In this work, we exploit the Anatomy http://oaei.ontologymatching.org/2016/anatomy/index.html and Large Biomed http://www.cs.ox.ac.uk/isg/projects/SEALS/oaei/2016/ track to study the effectiveness of our approach, which are provided by OAEI 2016 http://oaei.ontologymatching.org/2016. The experiment allows the matching approaches to ask an oracle who will then tell the matcher whether the correspondence is right or wrong. Tables 1, 2 and 3 show the mean value of f-measure of the alignments obtained by our approach in thirty independent runs and the results obtained by the participants of OAEI. The symbols r, p and f in the tables stand for recall, precision and f-measure, respectively, and f¯, r¯ and p¯ respectively stand for the matcher’s non-interactive version’s f-measure, recall and precision. In this experiment, we use three metrics, i.e. f-measure, runtime and the mean improvement per request, to evaluate the performances of the interactive biomedical ontology matchers. In particular, f-measure and runtime can be used to measure the effectiveness of semi-automatic ontology matching technique, and the mean improvement per request can measure the efficiency of the user involvement.
To efficiently match biomedical ontologies, in this work, an interactive biomedical ontology matching approach is proposed, which can effectively utilize the user’s knowledge to guide the ETS-based ontology matcher’s search direction and improve its efficiency by reducing the algorithm’s search space.

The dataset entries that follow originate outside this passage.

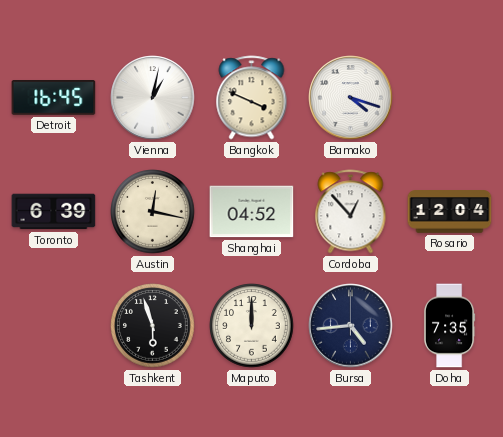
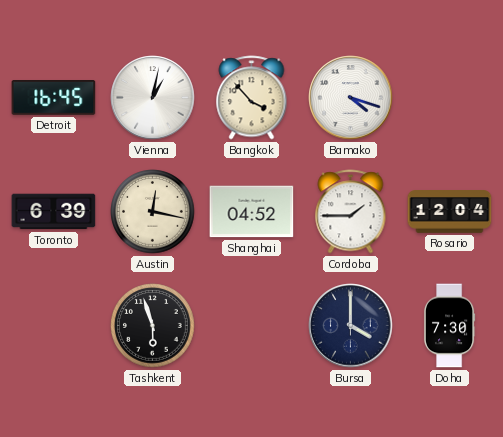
Bangkok: 3:49 -> 3:53
Cordoba: 12:53 -> 1:45
Maputo: 12:00 -> none
Bursa: 4:44 -> 4:00
Doha: 7:35 -> 7:30
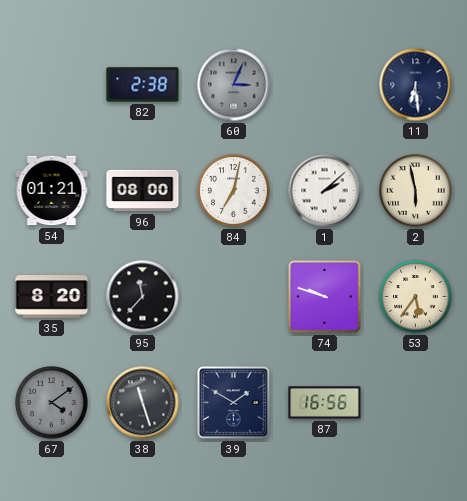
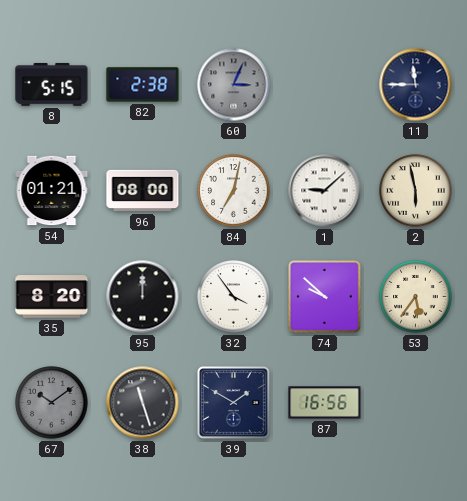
8: none -> 5:15
11: 6:29 -> 11:45
1: 2:08 -> 9:08
95: 11:37 -> 12:00
32: none -> 3:54
74: 9:48 -> 9:52
67: 4:09 -> 10:09
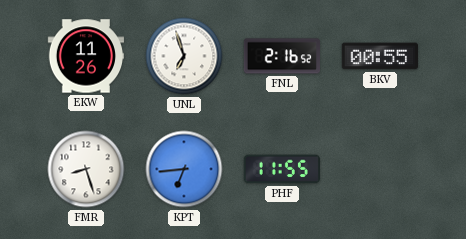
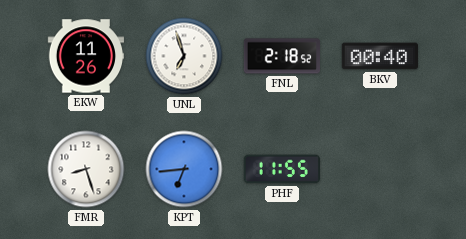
FNL: 2:16 -> 2:18
BKV: 00:55 -> 00:40
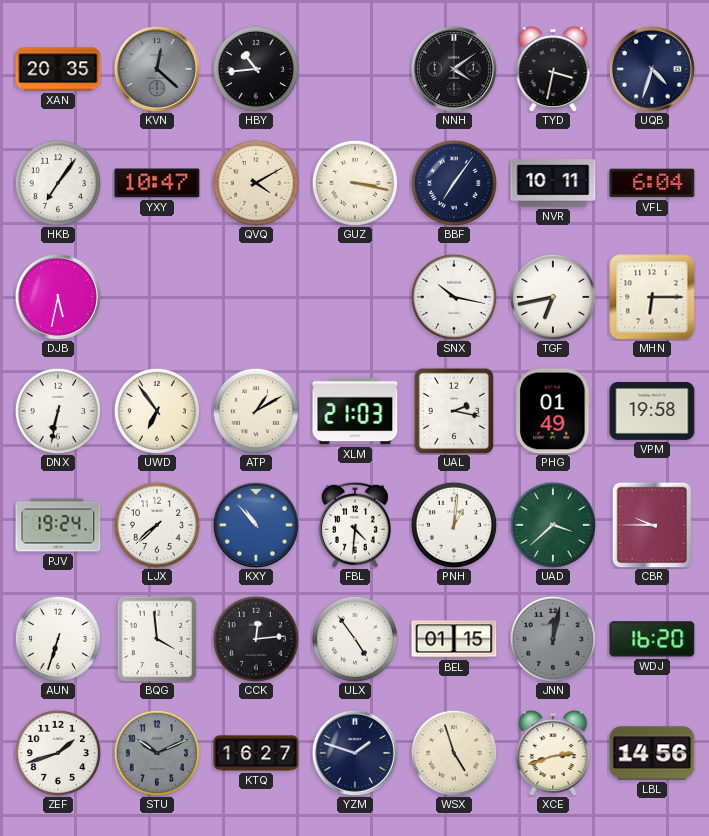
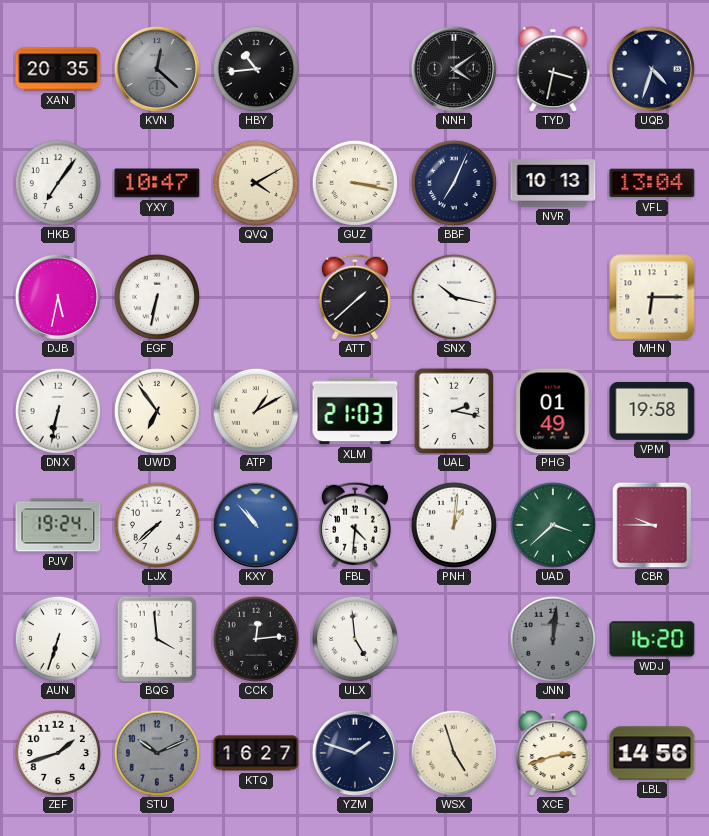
BBF: 7:06 -> 7:04
NVR: 10:11 -> 10:13
VFL: 6:04 -> 13:04
EGF: none -> 6:32
ATT: none -> 1:38
TGF: 6:43 -> none
ULX: 4:54 -> 4:59
BEL: 01:15 -> none
JNN: 12:02 -> 12:01
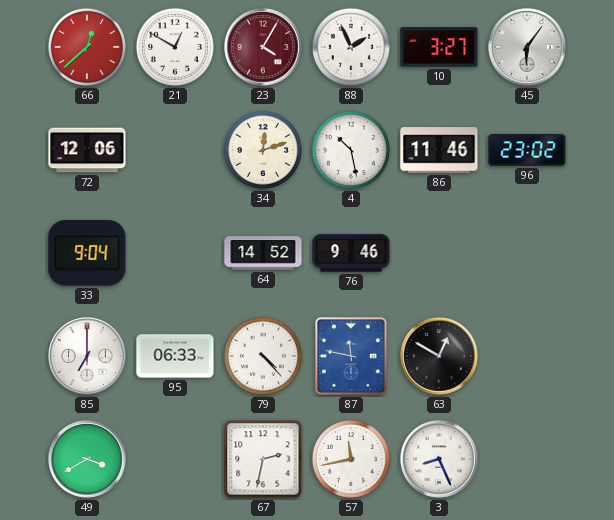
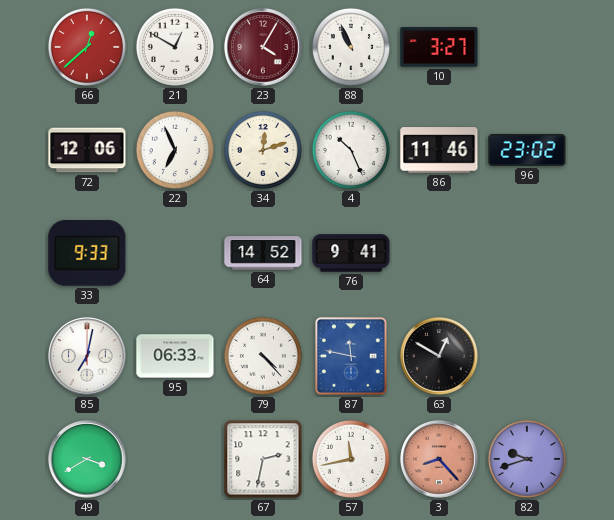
88: 1:56 -> 10:56
45: 6:06 -> none
22: none -> 6:56
4: 10:28 -> 10:26
33: 9:04 -> 9:33
76: 9:46 -> 9:41
85: 7:00 -> 7:02
3: 8:26 -> 8:23
3 dial: white -> salmon
82: none -> 9:42
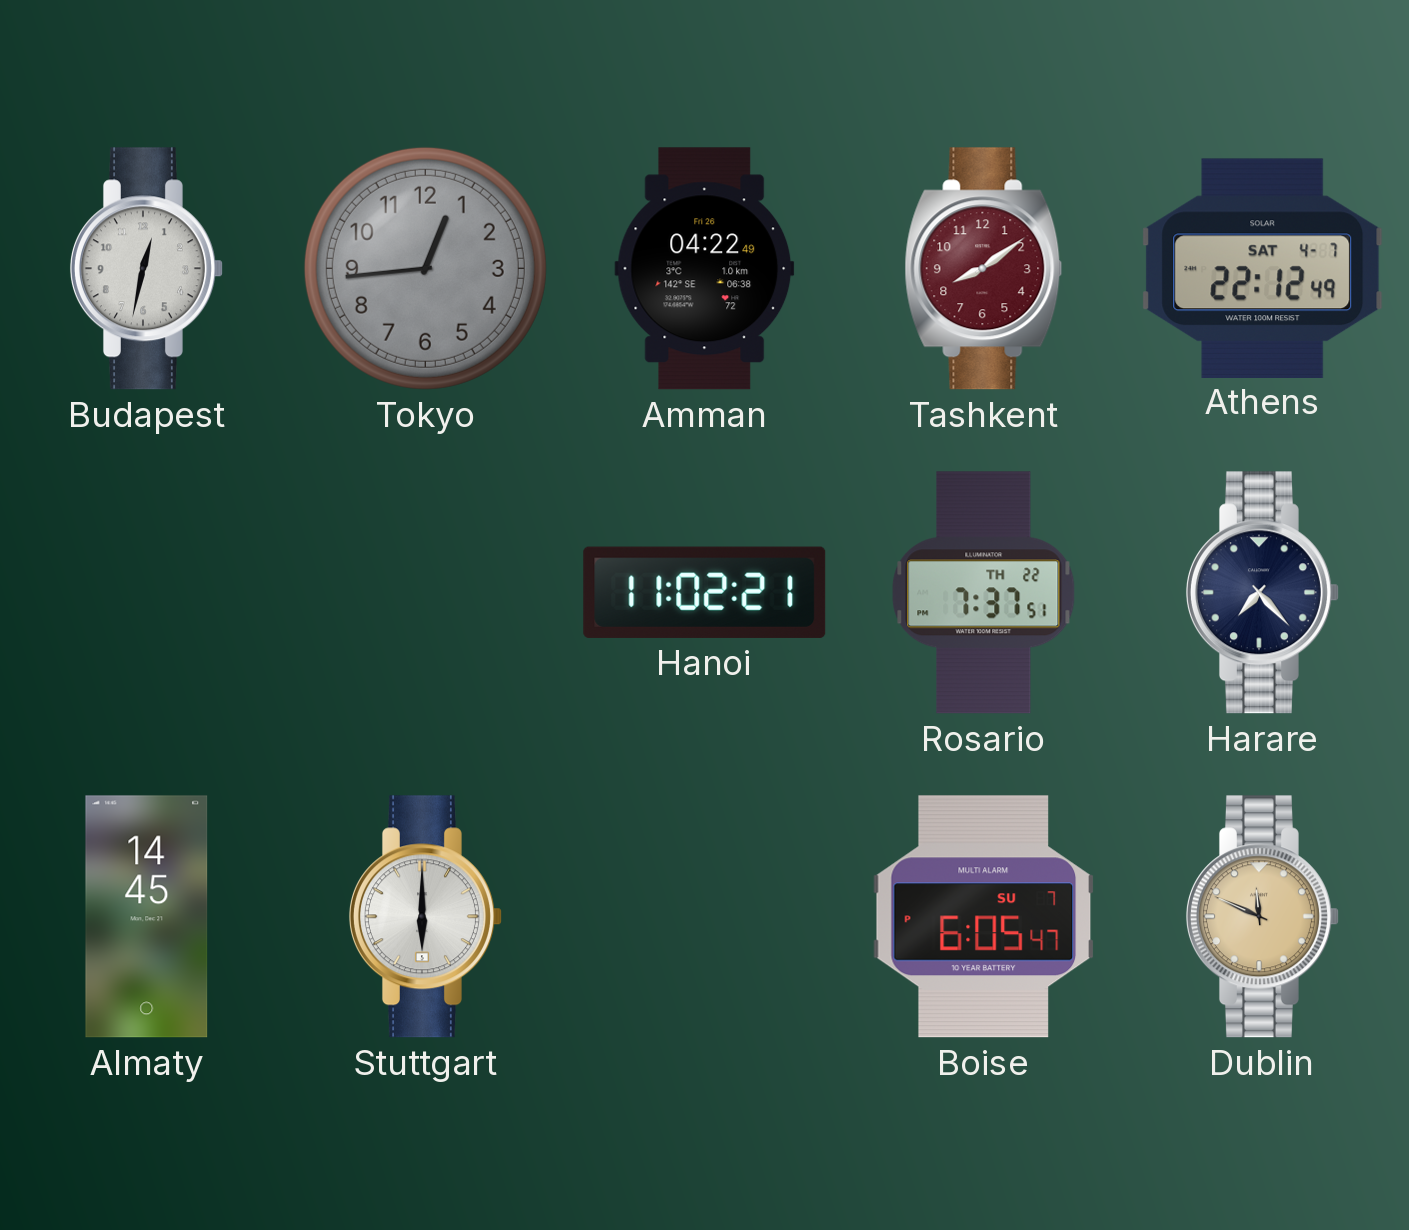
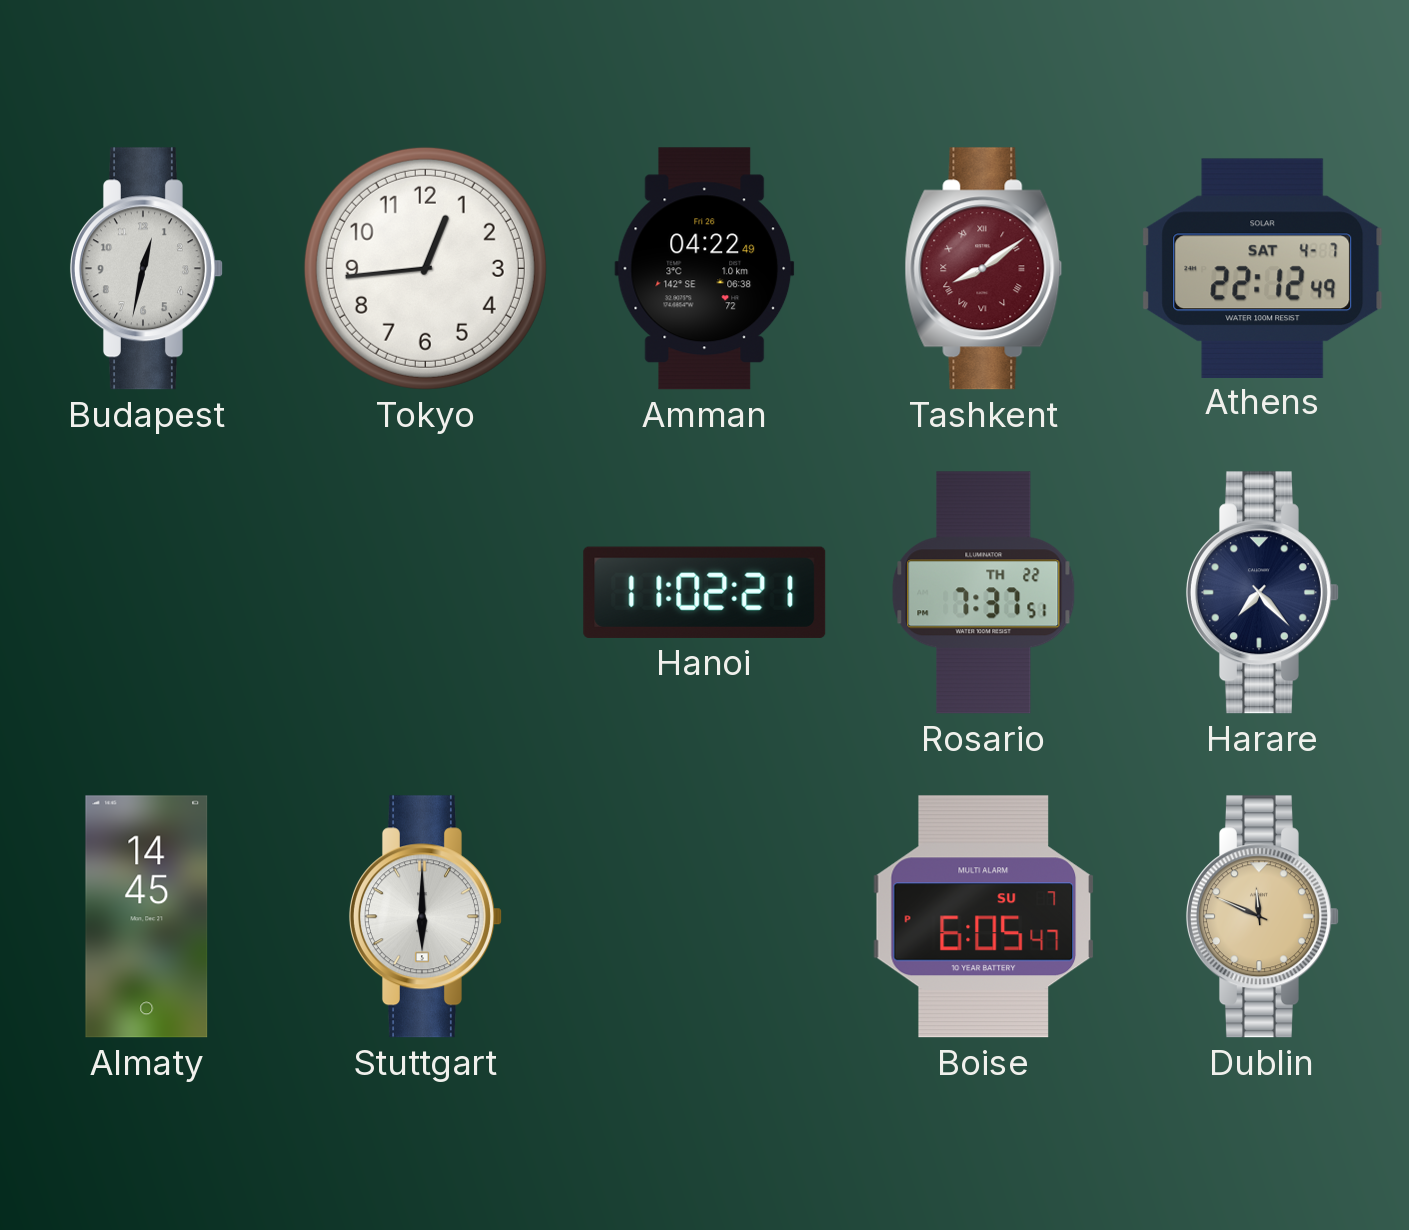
Tokyo dial: grey -> white
Tashkent numerals: Arabic -> Roman
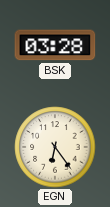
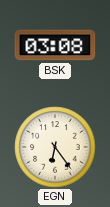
BSK: 03:28 -> 03:08
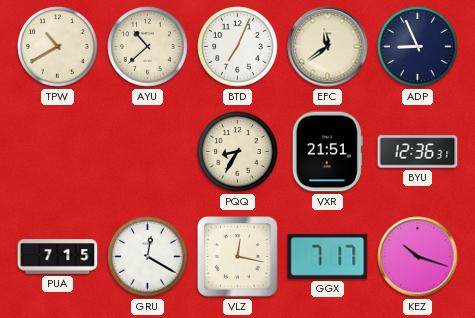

The experimental results show that our approach is able to efficiently exploit the user validation to improve its non-interactive version, and the performance of it outperforms the state-of-the-art interactive biomedical ontology matching techniques. In the future, we are interested in the strategies that can reuse a user’s validation results to further reduce the search space of the algorithm. In addition, we are also interested in decreasing the user’s error rate by warning him when contradicting validations are made.